Methods: Using data from the 2003 New Immigrant Survey, we analyze the relationships between human capital, financial capital, and depression for 350 Mexican immigrants who participated in the 2003 New Immigrant Survey. The sample was randomly drawn from electronic administrative record depositories of new permanent resident aliens kept by the United States Immigration and Naturalization Service. Demographic variables in the current study include age and marital status. Human capital is measured by educational level and employment status and financial capital is measured by income level and asset ownership. The main analysis for this study utilized a binary logistic regression to clarify the relationship between assets and depression symptoms among Mexican immigrant by gender.

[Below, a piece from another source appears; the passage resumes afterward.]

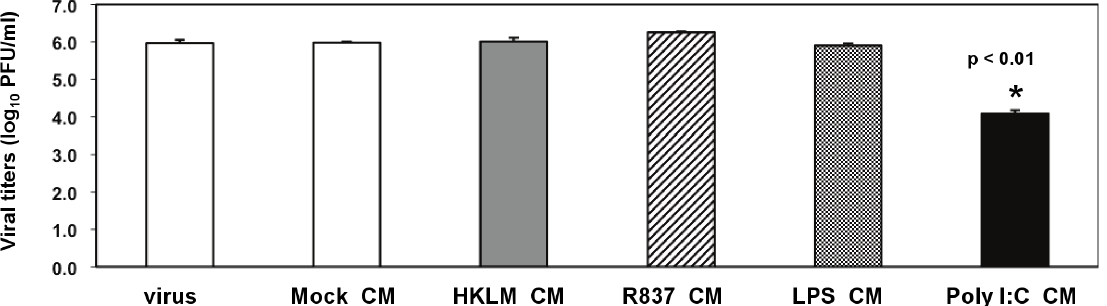
Figure 5. Involvement of soluble factors in the antiviral effect mediated by TLR3 in poly I:C-stimulated, MHV-infected macrophages. J774A.1 macrophages were pretreated for 3 h with the conditioned medium (CM) from macrophages prestimulated with TLR ligands for 6 h from Figure 2. CM was diluted 1:1 with the basal medium to replenish nutrients. Then cells were infected with RA59-GFP (1 MOI) for 1 h adsorption and incubated in the basal medium for up to 18 h p.i. Cells pretreated with the CM from mock cells or with fresh basal medium served as negative controls for the TLR-triggered effect. RA59-GFP titers were assessed in cell-free supernatants using a plaque assay on L2 fibroblasts. Error bars represent the standard error of the mean of two replicates ( p value relative to cells pretreated with CM from mock, p < 0.01, Student’s t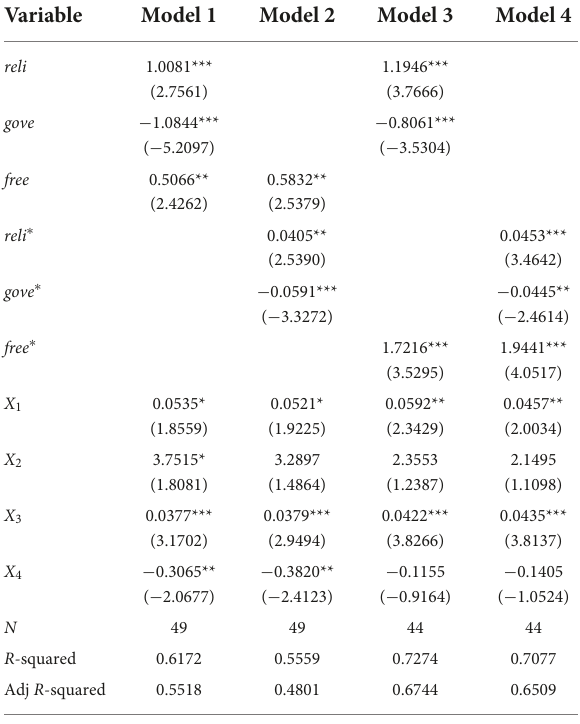
TABLE 6 Regression results with replacement of explained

In the logistic regression model, all variables were entered into the model concurrently since we did not hypothesize a priori the relative importance of each variable and its relation to depression.
Results: Binary logistic regression results suggest significant correlations between employment, homeownership and depression, with important gender differences. Turning to human capital, males significantly report higher employment levels and rates of financial capital than females. Depression symptomatology also differed significantly based on gender, with females more likely to report depression than males. Results of the logistic regression indicate that female homeowners are less likely to be at risk of depression than female non-homeowners. While homeownership did not have a significant effect on mental health outcomes for Mexican males, unemployment did, with unemployed males reporting higher rates of depressive symptomatology than employed males.
Implications: Social workers are in a unique position to provide support to Mexican immigrants in terms of human and financial capital development. Collaborations between community leaders and local, state and federal governments are suggested to develop Welcome Centers in immigrant communities that provide information and support in order for immigrants to acclimate to the U.S. culture. Helping Mexican immigrants claim a stake in their communities at the onset may have important implications for short-term and long-term mental health outcomes. In terms of financial capital development, Individual Development Accounts (IDAs) currently provide dedicated savings account programs for low-income individuals, including immigrants, to build long-term economic stability through asset development. Future research designs should include other household assets, including personal and retirement savings, investments, and real estate property to provide a wider lens with which to examine the relationships between assets and mental health outcomes.